Wood explained that, by itself, the anti-markup rule is relatively clear. What raises these questions is the commentary that CMS includes when it issues a rule. “The commentary for this anti-markup rule implies that anatomic pathology services are covered,” she said. “But there is arguably no supervision requirement under Medicare for histology processing because CLIA doesn’t cover histology processing. Thus, if Medicare doesn’t have a supervision requirement, that raises the question that maybe the anti-markup provision doesn’t apply.

“Although this position is not clearly outlined in the regulation, it’s contained in the commentary,” she added. “The commentary does not carry the same weight as the regulation.
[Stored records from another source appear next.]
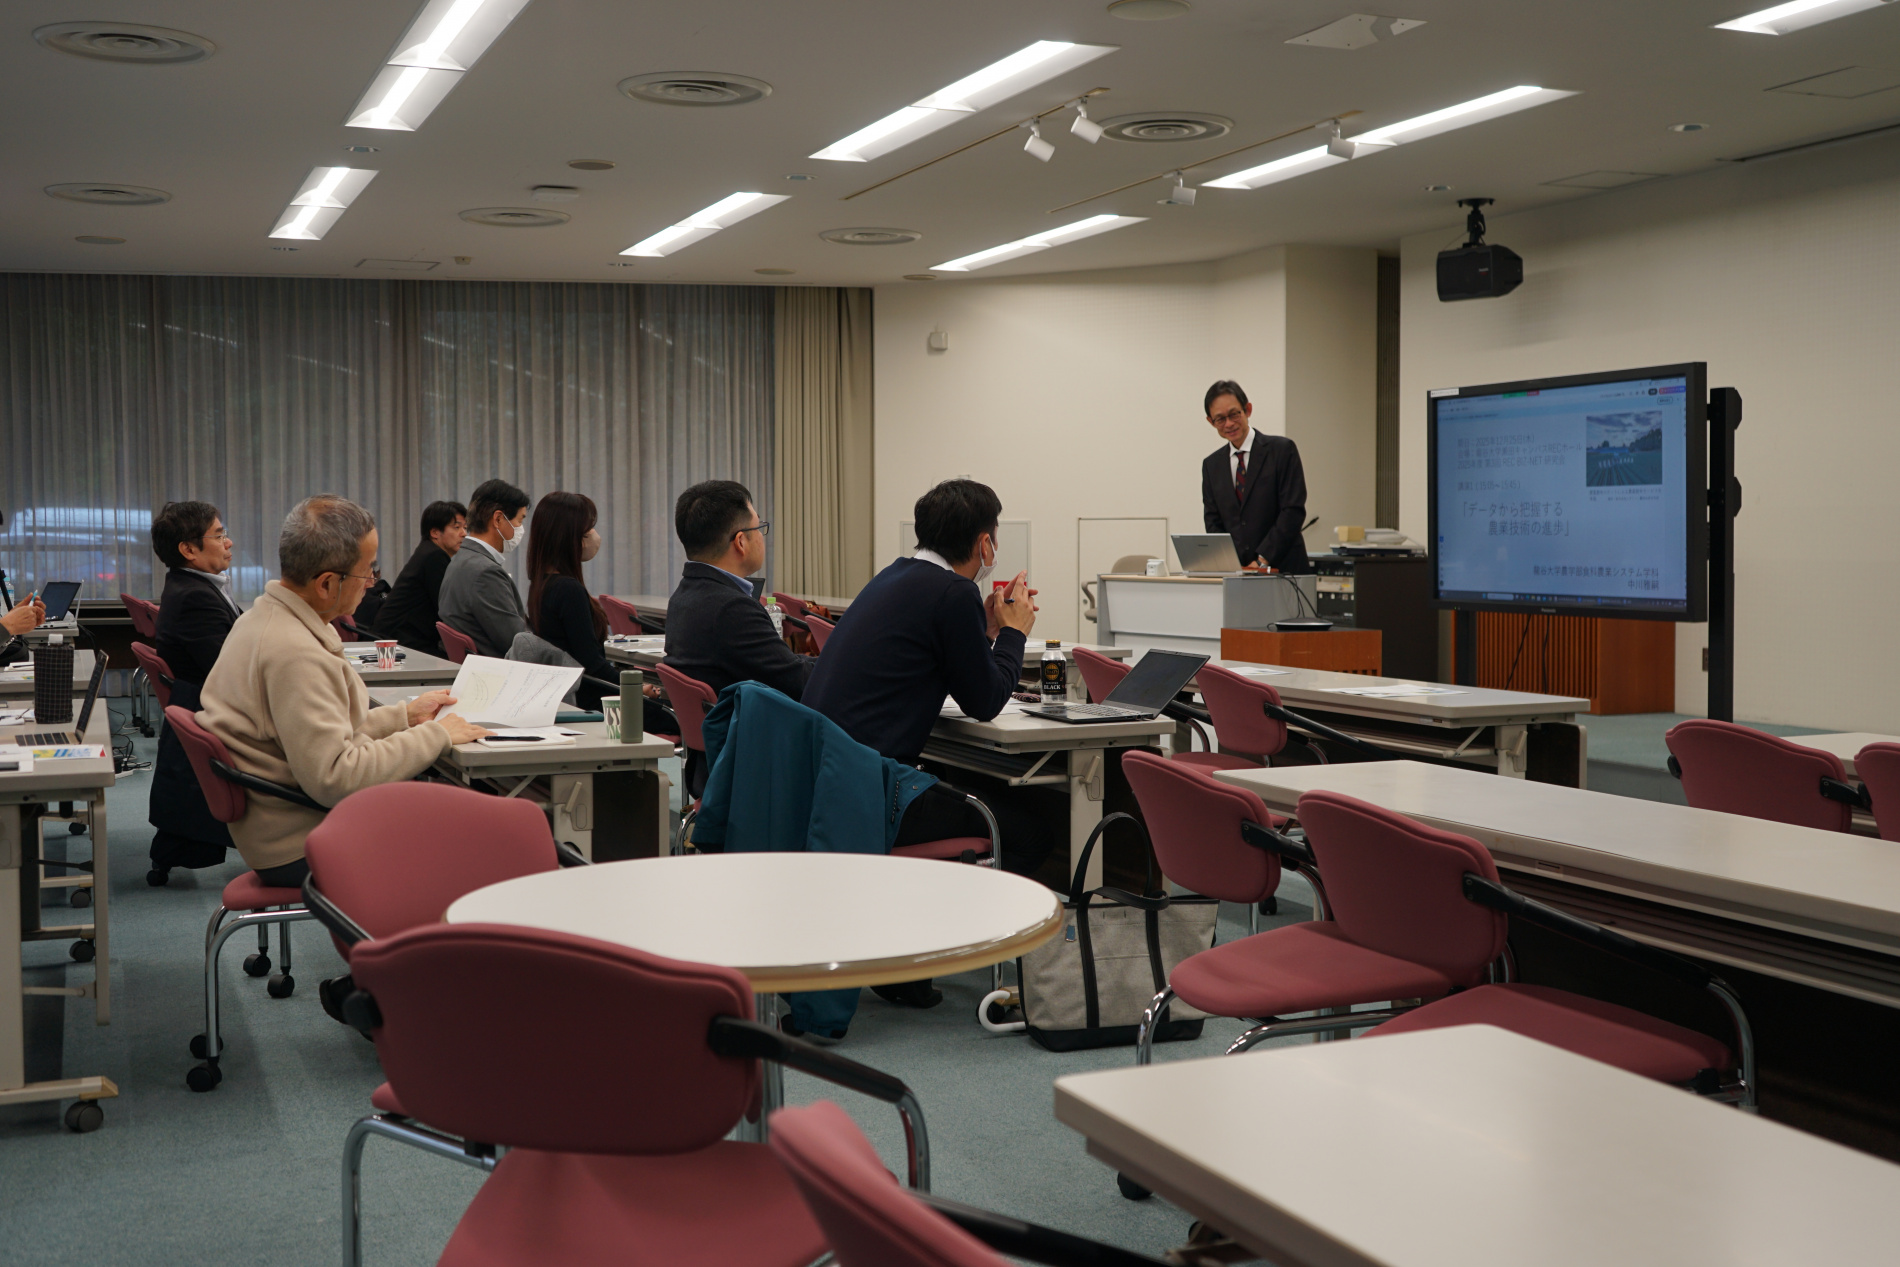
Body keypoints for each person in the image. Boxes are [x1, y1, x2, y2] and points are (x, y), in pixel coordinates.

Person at [802, 479, 1048, 1015]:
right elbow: (985, 700)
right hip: (875, 790)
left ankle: (906, 962)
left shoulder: (896, 576)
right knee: (1032, 829)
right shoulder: (953, 593)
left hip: (834, 780)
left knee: (972, 794)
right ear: (984, 544)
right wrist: (1013, 633)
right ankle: (970, 958)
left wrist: (983, 628)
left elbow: (937, 655)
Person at [199, 495, 488, 888]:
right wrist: (435, 735)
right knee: (481, 834)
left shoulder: (263, 619)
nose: (372, 583)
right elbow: (337, 777)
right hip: (303, 840)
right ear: (327, 584)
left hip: (286, 823)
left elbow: (326, 732)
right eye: (367, 571)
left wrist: (405, 716)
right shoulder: (294, 653)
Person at [662, 481, 814, 789]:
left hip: (717, 763)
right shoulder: (729, 607)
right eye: (760, 528)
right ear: (741, 541)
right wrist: (846, 660)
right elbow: (796, 682)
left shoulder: (686, 595)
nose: (762, 538)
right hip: (755, 768)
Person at [147, 500, 244, 880]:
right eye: (219, 535)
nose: (228, 542)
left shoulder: (193, 586)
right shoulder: (195, 597)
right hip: (218, 712)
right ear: (188, 549)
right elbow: (230, 672)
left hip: (202, 706)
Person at [525, 490, 676, 732]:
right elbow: (592, 664)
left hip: (575, 694)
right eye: (588, 529)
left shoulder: (541, 582)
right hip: (595, 701)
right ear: (570, 537)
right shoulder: (568, 590)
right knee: (680, 719)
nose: (595, 536)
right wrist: (634, 687)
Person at [1199, 379, 1312, 574]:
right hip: (1238, 574)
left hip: (1284, 570)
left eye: (1234, 414)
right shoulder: (1211, 465)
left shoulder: (1282, 450)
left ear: (1248, 410)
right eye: (1220, 419)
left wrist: (1262, 559)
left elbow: (1292, 511)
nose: (1229, 424)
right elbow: (1213, 522)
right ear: (1211, 421)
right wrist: (1231, 563)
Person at [437, 479, 531, 658]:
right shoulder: (485, 572)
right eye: (519, 520)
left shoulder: (461, 560)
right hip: (499, 669)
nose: (521, 529)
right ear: (498, 519)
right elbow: (519, 644)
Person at [372, 500, 466, 655]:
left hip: (401, 639)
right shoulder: (434, 557)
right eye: (457, 527)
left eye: (465, 527)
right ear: (435, 532)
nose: (463, 533)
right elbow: (447, 609)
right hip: (400, 645)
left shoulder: (428, 552)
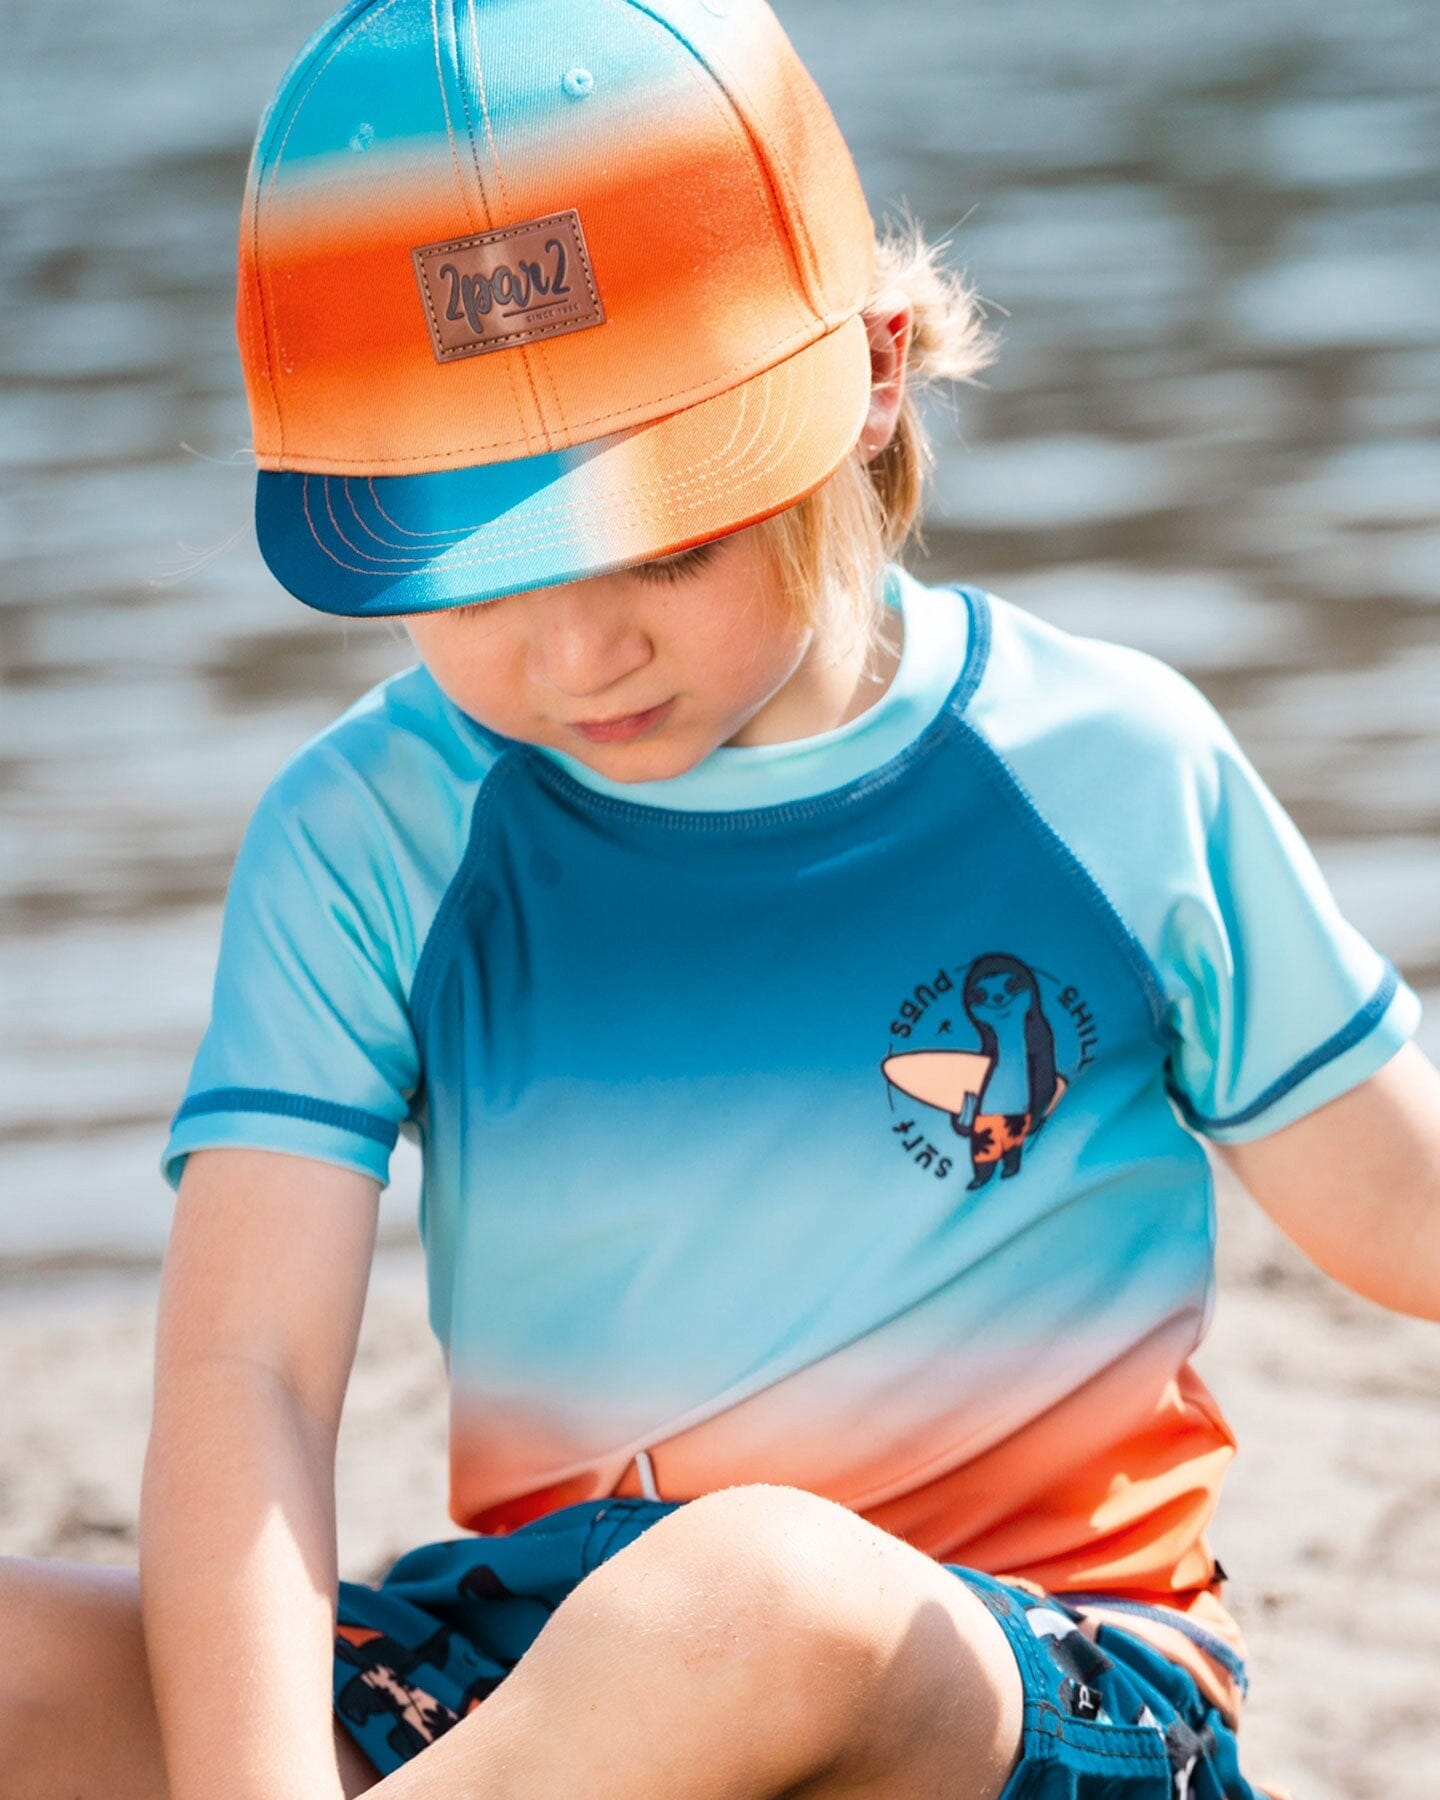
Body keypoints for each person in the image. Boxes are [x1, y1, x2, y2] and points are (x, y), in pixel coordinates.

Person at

But the commentary influences how the government interprets the regulation itself. The regulation itself could be read that way or not. In fact, you could argue both sides of the issue.

“So, the fact that you can argue both sides lends credence to the argument that maybe the anti-markup rule doesn’t apply to histology processing,” Wood said. “But that doesn’t appear to be the government’s intent.

“During the comment period before the new anti-markup rules became effective, some experts requested that CMS require CLIA-level supervision for all anatomic pathology tests,” stated Hindmand. “But CMS rejected that idea. CMS said it was not changing the supervision standard. It stated that the supervision standard is whatever is contained in the Medicare rules. However, no supervision requirement can be found in the Medicare rules for histology processing.

Easier To Understand

“In making these revisions last fall to the proposed regulations in the 2009 Medicare Physician Fee Schedule, CMS said it was attempting to simplify the rules,” Hindmand said. “As published in the Federal Register on November 19, 2008, these proposed regulations revised the Medicare anti-markup rules applicable to all professional and technical component diagnostic services.

“In general, CMS did succeed in making the rules easier to understand,” he commented, “particularly for ordering group practices that provide and bill for the technical component of diagnostic testing services, including anatomic pathology. The rules provide two alternative tests that pathologists would apply to determine if the anti-markup rule applies.”